Input records section start

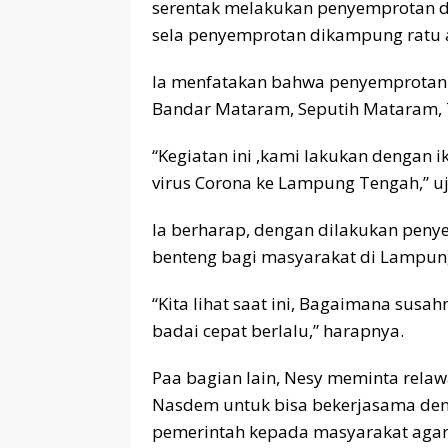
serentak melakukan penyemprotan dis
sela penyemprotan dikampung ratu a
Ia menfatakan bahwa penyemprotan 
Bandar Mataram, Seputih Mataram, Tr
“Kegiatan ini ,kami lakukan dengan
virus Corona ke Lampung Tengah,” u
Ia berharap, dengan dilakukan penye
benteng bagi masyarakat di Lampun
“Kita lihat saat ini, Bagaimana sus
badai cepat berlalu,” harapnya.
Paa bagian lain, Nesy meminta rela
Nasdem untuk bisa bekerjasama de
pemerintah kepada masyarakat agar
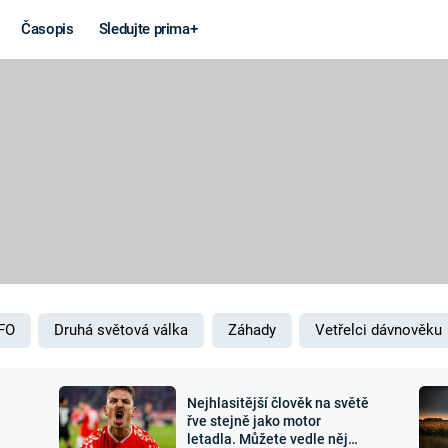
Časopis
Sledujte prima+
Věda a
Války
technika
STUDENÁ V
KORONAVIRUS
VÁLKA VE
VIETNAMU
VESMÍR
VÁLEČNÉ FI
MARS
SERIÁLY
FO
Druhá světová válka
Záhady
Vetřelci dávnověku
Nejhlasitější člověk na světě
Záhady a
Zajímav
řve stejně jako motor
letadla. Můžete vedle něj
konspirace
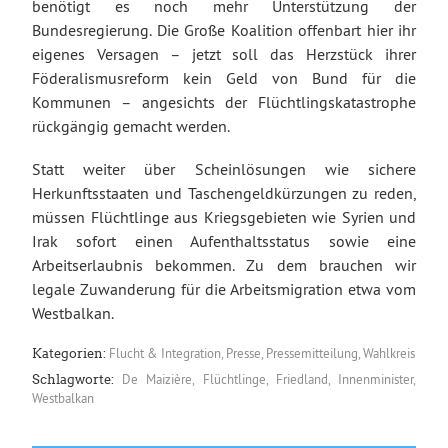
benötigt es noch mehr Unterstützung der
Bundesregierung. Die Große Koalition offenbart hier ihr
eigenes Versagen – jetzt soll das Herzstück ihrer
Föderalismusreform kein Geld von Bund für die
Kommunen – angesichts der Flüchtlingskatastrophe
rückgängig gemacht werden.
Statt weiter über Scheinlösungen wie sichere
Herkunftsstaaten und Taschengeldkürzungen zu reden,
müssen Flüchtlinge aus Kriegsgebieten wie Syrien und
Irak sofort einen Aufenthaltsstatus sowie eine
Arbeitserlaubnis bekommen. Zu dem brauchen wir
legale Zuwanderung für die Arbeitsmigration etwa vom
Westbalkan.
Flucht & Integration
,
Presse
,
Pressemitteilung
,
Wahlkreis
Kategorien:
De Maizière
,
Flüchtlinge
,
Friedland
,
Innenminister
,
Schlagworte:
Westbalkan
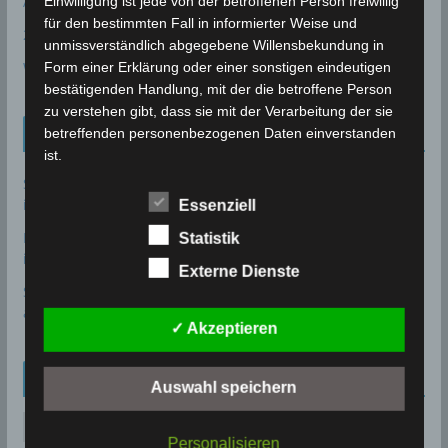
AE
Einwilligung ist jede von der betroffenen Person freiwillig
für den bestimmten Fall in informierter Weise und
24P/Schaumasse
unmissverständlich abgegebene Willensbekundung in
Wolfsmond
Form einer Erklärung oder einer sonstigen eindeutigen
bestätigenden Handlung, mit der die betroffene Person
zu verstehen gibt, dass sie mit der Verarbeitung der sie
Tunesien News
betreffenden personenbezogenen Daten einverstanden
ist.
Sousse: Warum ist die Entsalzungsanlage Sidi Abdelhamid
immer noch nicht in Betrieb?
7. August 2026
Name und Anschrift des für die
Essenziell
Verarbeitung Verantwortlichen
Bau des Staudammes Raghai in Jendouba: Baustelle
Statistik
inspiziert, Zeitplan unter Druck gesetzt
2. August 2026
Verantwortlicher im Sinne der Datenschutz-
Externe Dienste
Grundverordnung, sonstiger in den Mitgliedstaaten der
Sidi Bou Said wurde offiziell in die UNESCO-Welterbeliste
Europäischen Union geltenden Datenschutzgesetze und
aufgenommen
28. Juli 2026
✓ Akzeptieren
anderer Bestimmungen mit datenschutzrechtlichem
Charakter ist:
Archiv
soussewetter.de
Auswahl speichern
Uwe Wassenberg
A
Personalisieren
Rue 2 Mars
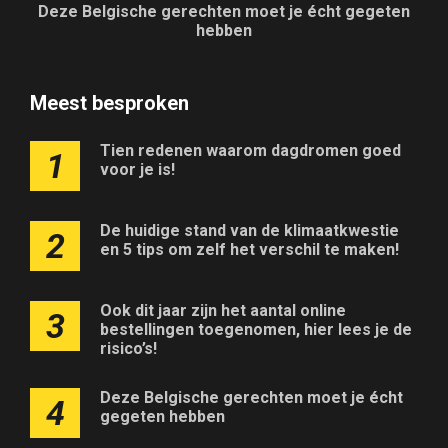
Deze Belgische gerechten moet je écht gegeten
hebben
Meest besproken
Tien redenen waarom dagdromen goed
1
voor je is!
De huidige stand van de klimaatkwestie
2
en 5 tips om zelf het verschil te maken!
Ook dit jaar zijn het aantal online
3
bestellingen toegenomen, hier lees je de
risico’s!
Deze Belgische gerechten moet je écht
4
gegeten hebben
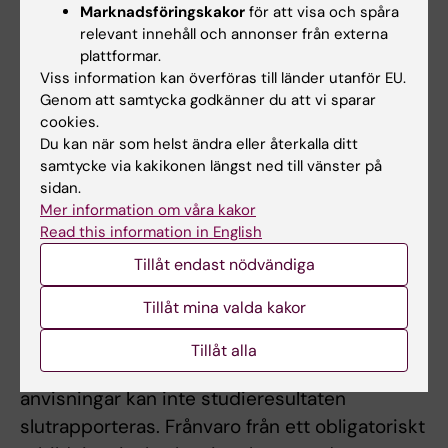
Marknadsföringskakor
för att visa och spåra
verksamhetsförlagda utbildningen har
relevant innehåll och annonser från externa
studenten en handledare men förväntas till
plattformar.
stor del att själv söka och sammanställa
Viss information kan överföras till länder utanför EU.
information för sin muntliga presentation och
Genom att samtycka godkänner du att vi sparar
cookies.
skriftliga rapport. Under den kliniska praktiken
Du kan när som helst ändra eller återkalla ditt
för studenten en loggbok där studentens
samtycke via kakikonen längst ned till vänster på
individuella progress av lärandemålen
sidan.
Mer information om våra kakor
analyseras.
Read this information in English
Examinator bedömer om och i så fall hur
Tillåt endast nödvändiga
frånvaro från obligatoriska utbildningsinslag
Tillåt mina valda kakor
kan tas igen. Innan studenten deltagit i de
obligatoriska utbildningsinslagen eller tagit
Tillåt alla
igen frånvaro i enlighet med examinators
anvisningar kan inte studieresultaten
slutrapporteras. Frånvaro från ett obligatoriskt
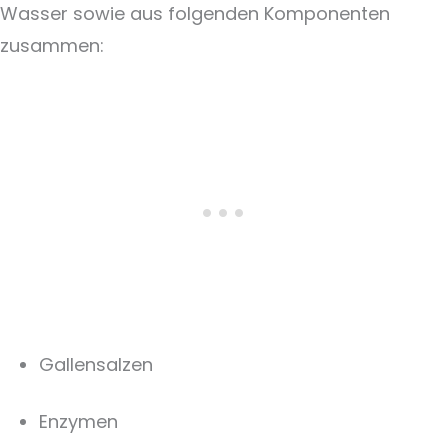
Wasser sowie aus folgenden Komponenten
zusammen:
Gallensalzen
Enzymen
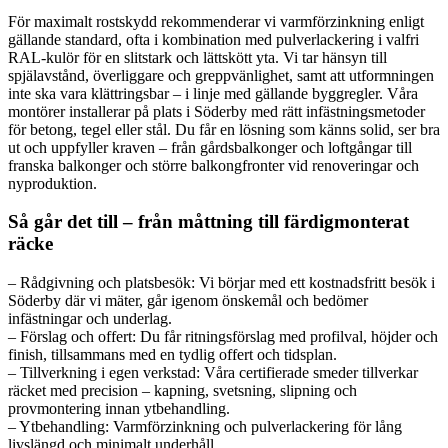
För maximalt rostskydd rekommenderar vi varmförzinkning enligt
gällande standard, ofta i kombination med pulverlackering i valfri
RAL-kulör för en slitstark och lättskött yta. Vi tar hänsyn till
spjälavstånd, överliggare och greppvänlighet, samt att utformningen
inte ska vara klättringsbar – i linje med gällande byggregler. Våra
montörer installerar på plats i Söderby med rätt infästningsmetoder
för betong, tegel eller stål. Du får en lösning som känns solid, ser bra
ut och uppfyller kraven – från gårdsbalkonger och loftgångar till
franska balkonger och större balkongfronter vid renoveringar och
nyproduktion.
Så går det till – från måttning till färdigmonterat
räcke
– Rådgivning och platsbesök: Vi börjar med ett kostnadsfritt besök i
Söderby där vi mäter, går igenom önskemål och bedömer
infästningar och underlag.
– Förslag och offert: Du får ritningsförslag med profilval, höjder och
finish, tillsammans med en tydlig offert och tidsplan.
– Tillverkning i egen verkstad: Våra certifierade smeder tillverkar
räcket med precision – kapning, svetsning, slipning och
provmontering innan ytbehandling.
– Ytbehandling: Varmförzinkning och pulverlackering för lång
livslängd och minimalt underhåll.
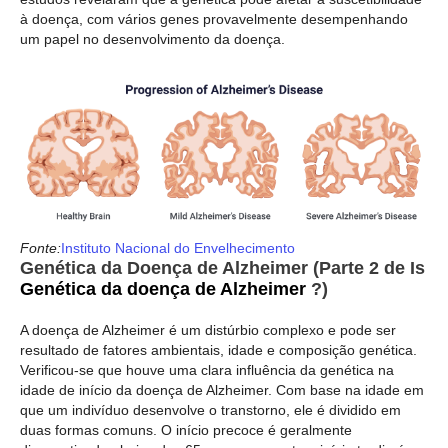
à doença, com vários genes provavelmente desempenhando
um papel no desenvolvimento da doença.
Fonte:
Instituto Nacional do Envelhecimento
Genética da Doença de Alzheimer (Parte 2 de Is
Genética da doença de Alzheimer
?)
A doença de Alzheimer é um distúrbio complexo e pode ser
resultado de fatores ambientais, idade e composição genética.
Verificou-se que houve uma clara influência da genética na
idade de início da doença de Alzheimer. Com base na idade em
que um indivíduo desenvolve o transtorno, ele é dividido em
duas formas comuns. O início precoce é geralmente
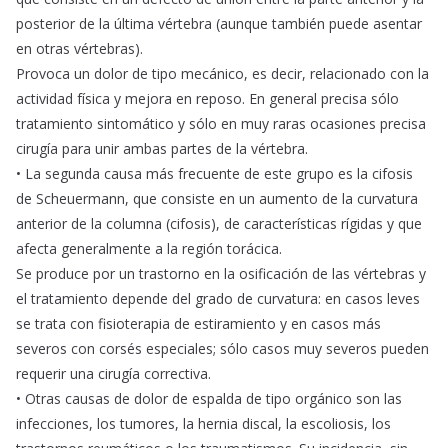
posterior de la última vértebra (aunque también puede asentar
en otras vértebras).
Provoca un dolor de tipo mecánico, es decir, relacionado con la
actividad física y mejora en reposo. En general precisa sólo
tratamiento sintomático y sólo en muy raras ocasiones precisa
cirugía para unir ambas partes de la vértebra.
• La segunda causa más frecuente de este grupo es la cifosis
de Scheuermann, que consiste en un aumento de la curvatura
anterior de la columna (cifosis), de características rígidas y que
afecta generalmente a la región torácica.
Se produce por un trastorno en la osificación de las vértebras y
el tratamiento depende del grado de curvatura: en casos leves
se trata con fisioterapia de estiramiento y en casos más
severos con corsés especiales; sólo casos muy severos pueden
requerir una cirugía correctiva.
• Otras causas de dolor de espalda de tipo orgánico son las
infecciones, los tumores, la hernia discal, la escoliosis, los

Input records section end

Exercise goal
Everything above from the line containing "Mer information om våra kakor" through the line containing "Tillåt alla" must be copied exactly. Nothing outside that range belongs in the answer.

Response area
Mer information om våra kakor
analyseras.
Read this information in English
Examinator bedömer om och i så fall hur
Tillåt endast nödvändiga
frånvaro från obligatoriska utbildningsinslag
Tillåt mina valda kakor
kan tas igen. Innan studenten deltagit i de
obligatoriska utbildningsinslagen eller tagit
Tillåt alla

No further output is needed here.